### Requirement
Reproduce the listing in full. Omit the pictures.

### Input for this task
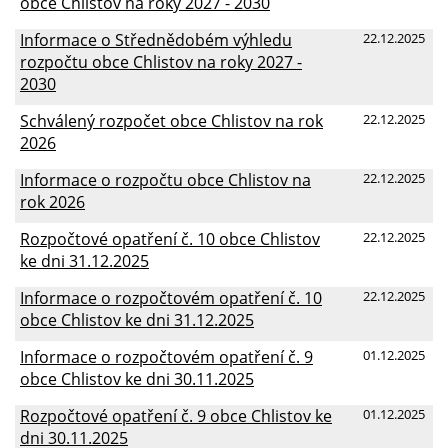
obce Chlistov na roky 2027 - 2030
Informace o Střednědobém výhledu
22.12.2025
rozpočtu obce Chlistov na roky 2027 -
2030
Schválený rozpočet obce Chlistov na rok
22.12.2025
2026
Informace o rozpočtu obce Chlistov na
22.12.2025
rok 2026
Rozpočtové opatření č. 10 obce Chlistov
22.12.2025
ke dni 31.12.2025
Informace o rozpočtovém opatření č. 10
22.12.2025
obce Chlistov ke dni 31.12.2025
Informace o rozpočtovém opatření č. 9
01.12.2025
obce Chlistov ke dni 30.11.2025
Rozpočtové opatření č. 9 obce Chlistov ke
01.12.2025
dni 30.11.2025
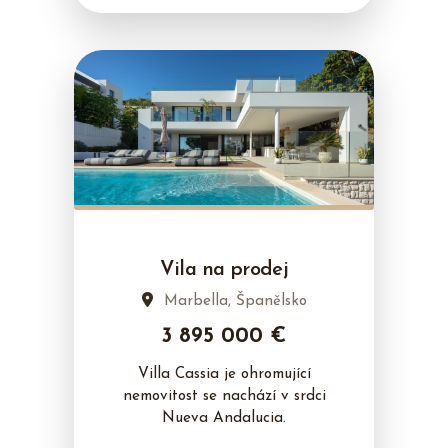
Vila na prodej
Marbella, Španělsko
3 895 000 €
Villa Cassia je ohromující
nemovitost se nachází v srdci
Nueva Andalucia.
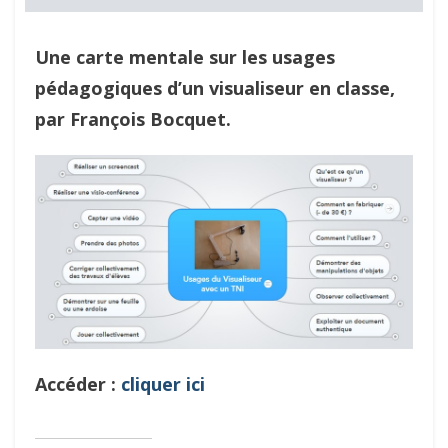
Une carte mentale sur les usages
pédagogiques d’un visualiseur en classe,
par François Bocquet.
Accéder :
cliquer ici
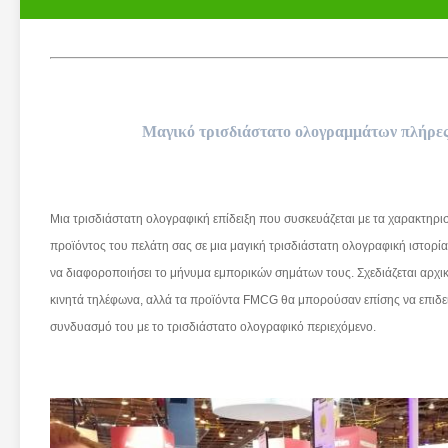
Μαγικό τρισδιάστατο ολογραμμάτων πλήρε
Μια τρισδιάστατη ολογραφική επίδειξη που συσκευάζεται με τα χαρακτηρισ
προϊόντος του πελάτη σας σε μια μαγική τρισδιάστατη ολογραφική ιστορία
να διαφοροποιήσει το μήνυμα εμπορικών σημάτων τους. Σχεδιάζεται αρχικά
κινητά τηλέφωνα, αλλά τα προϊόντα FMCG θα μπορούσαν επίσης να επιδει
συνδυασμό του με το τρισδιάστατο ολογραφικό περιεχόμενο.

### Answer box
obce Chlistov na roky 2027 - 2030
Informace o Střednědobém výhledu
22.12.2025
rozpočtu obce Chlistov na roky 2027 -
2030
Schválený rozpočet obce Chlistov na rok
22.12.2025
2026
Informace o rozpočtu obce Chlistov na
22.12.2025
rok 2026
Rozpočtové opatření č. 10 obce Chlistov
22.12.2025
ke dni 31.12.2025
Informace o rozpočtovém opatření č. 10
22.12.2025
obce Chlistov ke dni 31.12.2025
Informace o rozpočtovém opatření č. 9
01.12.2025
obce Chlistov ke dni 30.11.2025
Rozpočtové opatření č. 9 obce Chlistov ke
01.12.2025
dni 30.11.2025
Vila na prodej
Marbella, Španělsko
3 895 000 €
Villa Cassia je ohromující
nemovitost se nachází v srdci
Nueva Andalucia.
Une carte mentale sur les usages
pédagogiques d’un visualiseur en classe,
par François Bocquet.
Accéder :
cliquer ici
Μαγικό τρισδιάστατο ολογραμμάτων πλήρε
Μια τρισδιάστατη ολογραφική επίδειξη που συσκευάζεται με τα χαρακτηρισ
προϊόντος του πελάτη σας σε μια μαγική τρισδιάστατη ολογραφική ιστορία
να διαφοροποιήσει το μήνυμα εμπορικών σημάτων τους. Σχεδιάζεται αρχικά
κινητά τηλέφωνα, αλλά τα προϊόντα FMCG θα μπορούσαν επίσης να επιδει
συνδυασμό του με το τρισδιάστατο ολογραφικό περιεχόμενο.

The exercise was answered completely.